**YOUR INSTRUCTIONS:** Search the listing below for the word "down" and copy each line that holds it.

**ENTRIES PROVIDED:**
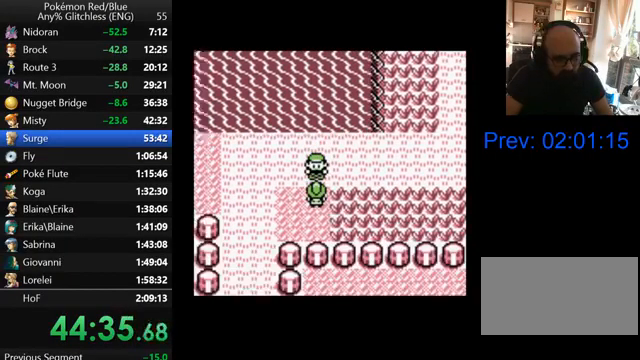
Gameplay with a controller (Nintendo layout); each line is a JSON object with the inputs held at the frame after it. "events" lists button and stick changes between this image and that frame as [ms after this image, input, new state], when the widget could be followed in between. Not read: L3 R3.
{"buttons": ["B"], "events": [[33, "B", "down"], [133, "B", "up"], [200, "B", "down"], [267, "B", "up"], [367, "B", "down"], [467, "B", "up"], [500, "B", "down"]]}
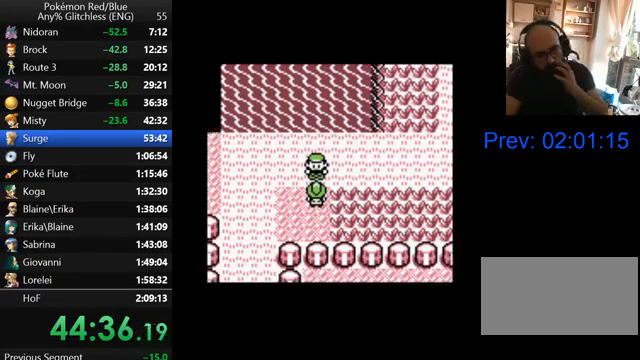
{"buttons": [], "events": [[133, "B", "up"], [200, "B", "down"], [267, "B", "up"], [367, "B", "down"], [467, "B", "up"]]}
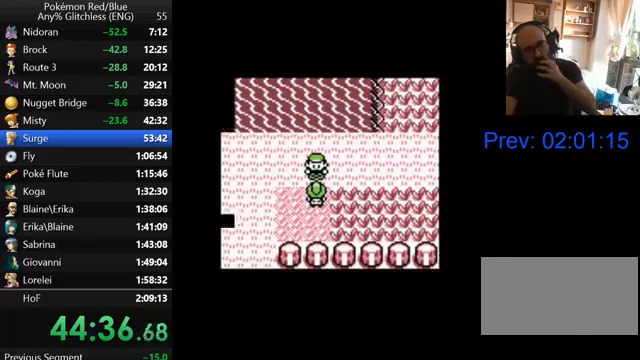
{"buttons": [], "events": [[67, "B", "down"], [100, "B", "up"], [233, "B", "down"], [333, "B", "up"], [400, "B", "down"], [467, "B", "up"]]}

---

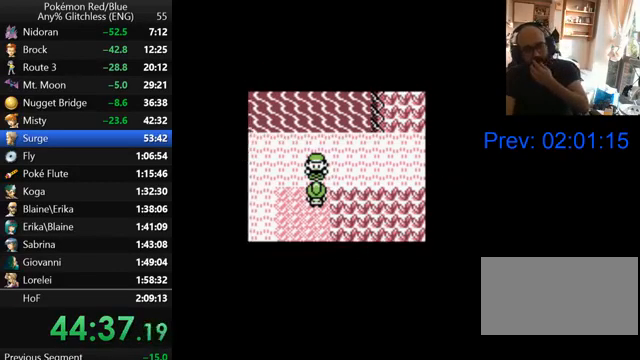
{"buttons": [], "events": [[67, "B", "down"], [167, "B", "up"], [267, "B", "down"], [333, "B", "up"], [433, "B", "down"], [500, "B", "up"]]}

* * *

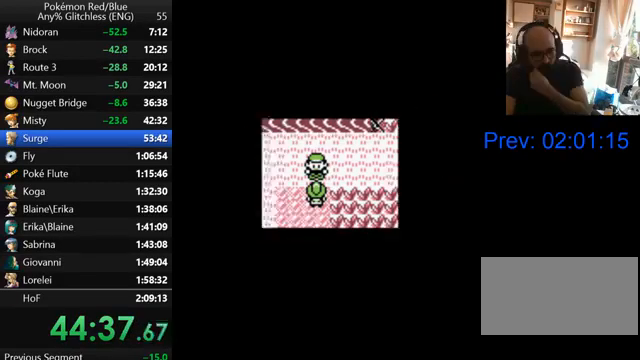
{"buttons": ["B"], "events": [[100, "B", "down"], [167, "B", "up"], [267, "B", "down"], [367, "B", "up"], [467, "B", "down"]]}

**TASK RESPONSE:**
{"buttons": ["B"], "events": [[33, "B", "down"], [133, "B", "up"], [200, "B", "down"], [267, "B", "up"], [367, "B", "down"], [467, "B", "up"], [500, "B", "down"]]}
{"buttons": [], "events": [[133, "B", "up"], [200, "B", "down"], [267, "B", "up"], [367, "B", "down"], [467, "B", "up"]]}
{"buttons": [], "events": [[67, "B", "down"], [100, "B", "up"], [233, "B", "down"], [333, "B", "up"], [400, "B", "down"], [467, "B", "up"]]}
{"buttons": [], "events": [[67, "B", "down"], [167, "B", "up"], [267, "B", "down"], [333, "B", "up"], [433, "B", "down"], [500, "B", "up"]]}
{"buttons": ["B"], "events": [[100, "B", "down"], [167, "B", "up"], [267, "B", "down"], [367, "B", "up"], [467, "B", "down"]]}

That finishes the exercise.